One thing I really didn't like was in the middle of 8/10 episodes they suddenly jump a year.  So here we are like 4/5 of the way through the season and all the sudden have to adapt to another reality.  It is a bit confusing to say the least.  I'm not sure why it was necessary, though maybe it's because it's "based on a true story."  Well that's what they say and then Oliver Platt finds the money Steve Buscemi hid in the movie and I start to wonder just how much poetic license they're taking.

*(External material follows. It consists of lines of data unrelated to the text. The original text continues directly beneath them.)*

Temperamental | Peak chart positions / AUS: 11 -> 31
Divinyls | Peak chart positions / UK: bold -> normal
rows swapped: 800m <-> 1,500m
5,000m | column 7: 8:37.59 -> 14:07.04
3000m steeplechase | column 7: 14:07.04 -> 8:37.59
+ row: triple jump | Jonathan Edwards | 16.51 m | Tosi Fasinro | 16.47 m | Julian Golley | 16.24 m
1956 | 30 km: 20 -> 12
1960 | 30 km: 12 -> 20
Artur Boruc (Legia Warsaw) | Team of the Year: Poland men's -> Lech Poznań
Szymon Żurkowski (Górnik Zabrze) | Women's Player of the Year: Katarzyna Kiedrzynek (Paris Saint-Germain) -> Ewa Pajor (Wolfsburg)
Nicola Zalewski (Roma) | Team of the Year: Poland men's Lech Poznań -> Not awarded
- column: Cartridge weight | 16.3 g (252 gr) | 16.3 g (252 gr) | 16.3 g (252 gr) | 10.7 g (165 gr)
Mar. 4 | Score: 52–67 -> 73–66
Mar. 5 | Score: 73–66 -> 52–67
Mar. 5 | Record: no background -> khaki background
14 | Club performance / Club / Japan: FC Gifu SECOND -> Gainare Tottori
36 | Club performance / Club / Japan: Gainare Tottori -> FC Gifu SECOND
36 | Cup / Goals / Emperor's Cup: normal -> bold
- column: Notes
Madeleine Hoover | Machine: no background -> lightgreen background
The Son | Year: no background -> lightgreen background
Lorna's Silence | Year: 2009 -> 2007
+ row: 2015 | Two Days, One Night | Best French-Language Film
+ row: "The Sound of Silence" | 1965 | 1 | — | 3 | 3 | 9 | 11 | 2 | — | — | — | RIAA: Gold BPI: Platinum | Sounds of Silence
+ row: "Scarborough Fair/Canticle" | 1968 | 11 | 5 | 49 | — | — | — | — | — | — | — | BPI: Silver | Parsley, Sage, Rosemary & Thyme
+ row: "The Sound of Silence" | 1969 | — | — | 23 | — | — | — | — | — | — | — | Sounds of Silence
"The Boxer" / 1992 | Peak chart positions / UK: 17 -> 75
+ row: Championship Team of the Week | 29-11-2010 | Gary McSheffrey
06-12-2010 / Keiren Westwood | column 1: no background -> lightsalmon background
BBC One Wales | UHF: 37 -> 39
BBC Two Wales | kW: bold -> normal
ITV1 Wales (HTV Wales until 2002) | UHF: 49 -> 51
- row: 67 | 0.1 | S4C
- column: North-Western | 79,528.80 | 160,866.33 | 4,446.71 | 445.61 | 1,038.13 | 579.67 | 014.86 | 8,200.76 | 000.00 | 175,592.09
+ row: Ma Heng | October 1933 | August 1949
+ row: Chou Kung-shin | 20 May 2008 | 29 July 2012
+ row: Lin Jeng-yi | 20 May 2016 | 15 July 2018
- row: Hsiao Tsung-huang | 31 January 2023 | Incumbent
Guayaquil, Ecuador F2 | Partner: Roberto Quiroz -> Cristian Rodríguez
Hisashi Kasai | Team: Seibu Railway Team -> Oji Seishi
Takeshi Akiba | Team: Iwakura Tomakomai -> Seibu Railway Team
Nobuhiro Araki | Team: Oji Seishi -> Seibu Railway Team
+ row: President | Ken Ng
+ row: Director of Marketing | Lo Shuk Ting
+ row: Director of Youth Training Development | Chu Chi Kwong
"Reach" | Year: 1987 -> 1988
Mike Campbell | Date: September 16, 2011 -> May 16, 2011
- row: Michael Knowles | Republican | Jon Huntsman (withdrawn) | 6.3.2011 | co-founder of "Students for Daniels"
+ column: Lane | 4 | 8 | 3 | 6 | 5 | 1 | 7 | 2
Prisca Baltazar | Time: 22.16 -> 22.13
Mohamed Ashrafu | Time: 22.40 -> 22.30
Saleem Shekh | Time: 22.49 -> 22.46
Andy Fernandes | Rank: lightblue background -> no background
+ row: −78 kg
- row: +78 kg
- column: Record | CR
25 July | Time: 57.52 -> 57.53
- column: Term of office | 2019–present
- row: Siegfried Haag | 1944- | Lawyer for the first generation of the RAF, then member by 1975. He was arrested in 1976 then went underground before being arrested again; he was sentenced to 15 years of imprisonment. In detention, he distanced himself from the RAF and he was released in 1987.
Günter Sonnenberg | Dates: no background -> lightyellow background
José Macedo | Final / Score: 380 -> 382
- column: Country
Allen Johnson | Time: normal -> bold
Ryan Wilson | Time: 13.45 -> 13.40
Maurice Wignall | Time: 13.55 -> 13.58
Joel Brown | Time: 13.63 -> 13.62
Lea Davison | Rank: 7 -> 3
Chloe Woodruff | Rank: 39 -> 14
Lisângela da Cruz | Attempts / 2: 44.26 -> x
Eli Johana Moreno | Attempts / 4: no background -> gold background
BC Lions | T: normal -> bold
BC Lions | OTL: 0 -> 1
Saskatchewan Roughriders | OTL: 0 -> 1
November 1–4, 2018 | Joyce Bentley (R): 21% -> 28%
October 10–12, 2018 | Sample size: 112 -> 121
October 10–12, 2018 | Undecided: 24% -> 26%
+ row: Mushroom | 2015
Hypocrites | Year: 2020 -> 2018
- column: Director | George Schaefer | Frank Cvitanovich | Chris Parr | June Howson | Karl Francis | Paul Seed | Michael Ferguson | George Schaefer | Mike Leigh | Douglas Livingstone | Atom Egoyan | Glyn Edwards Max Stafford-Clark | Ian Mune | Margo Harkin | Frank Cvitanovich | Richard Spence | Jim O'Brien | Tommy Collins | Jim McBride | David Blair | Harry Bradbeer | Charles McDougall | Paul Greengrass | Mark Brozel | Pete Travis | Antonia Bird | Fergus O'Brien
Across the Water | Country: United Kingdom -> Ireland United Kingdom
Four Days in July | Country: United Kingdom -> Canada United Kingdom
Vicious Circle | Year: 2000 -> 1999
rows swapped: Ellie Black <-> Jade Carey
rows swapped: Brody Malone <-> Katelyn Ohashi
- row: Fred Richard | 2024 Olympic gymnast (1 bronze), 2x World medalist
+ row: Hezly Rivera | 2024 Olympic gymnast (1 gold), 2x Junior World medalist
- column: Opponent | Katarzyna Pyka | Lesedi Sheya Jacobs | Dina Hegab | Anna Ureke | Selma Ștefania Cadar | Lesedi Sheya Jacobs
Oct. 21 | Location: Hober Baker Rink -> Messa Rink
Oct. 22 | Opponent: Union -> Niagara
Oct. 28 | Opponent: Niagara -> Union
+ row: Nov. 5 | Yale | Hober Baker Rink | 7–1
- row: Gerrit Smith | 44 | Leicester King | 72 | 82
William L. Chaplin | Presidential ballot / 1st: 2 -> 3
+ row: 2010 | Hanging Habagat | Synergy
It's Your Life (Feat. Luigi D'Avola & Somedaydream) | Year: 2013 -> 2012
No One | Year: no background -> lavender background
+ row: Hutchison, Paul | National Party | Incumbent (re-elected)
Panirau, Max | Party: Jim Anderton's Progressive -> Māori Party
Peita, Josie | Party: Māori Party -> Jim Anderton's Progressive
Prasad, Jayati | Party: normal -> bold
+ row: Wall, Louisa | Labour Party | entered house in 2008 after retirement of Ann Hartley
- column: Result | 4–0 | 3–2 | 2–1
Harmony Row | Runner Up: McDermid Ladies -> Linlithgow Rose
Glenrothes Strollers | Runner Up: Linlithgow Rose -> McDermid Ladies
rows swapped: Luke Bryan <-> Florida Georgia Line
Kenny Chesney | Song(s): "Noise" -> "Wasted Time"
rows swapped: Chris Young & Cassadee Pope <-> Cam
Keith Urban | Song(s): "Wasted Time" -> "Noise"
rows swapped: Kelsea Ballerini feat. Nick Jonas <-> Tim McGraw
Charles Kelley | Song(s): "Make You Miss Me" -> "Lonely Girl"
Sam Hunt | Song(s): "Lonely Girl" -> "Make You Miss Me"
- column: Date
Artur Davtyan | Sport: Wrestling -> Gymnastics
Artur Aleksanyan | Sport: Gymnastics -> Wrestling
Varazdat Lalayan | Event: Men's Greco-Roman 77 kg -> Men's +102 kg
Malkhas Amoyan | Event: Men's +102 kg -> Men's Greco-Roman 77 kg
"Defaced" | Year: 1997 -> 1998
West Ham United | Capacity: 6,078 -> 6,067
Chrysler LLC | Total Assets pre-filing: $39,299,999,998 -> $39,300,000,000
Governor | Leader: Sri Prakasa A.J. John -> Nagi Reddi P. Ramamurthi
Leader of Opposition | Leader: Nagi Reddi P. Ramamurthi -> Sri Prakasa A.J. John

The final episode was pretty disappointing at the end because the female deputy who was to that point the only one to really know what was going on isn't involved in the captures of the two bad guys at all.  Her husband, a mailman who before the one year jump had been a cop who let Malvo go, doesn't exactly tell her "No, this is man's work" but pretty close to it.  It's like, you're going to put up with that and just stay behind barefoot and pregnant?  Really?  Frances McDormand wouldn't have taken that crap; she was right there at the end when Steve Buscemi got fed to the wood chipper!  So I guess the whole thing was really about Colin Hanks getting his balls back by taking down Malvo.  Who knew?  (3/5)

6 comments:

Unknown said...

I watched Batman Mask of the Phantasm in theaters. It was great because on Batman: The Animated Series no one ever dies. This was the first time someone is actually killed. Of course having the ending with the Joker laughing hysterically in the middle of the climactic explosion was too awesome.

David P. King said...

Now that's a review list. Man, even I wasn't sure what to make of Toxic Avenger when I was a kid. Glad you liked Gravity as much as I did. And yes, Mask of the Phantasm for the win! :)

Maurice Mitchell said...

I watched part of Toxic Avenger years ago and regretted every minute of it. I guess it's just not my type of movie. Gravity is one of the best disaster movies indeed and while Her was really slow I'd probably enjoy it. Phantasm added a really tragic element to the back story and explained why he became a playboy.

Tony Laplume said...

Funny People is awesome. I assume Blue Jasmine is, too.

Andrew Leon said...

I need to remember to rent Son of Batman.

Rusty Carl said...

I liked Gravity. The whole movie is a metaphor for Sandra Bullock's character's personal life. I didn't realize that on my own, I watched the special features. Definitely has some amazing fx.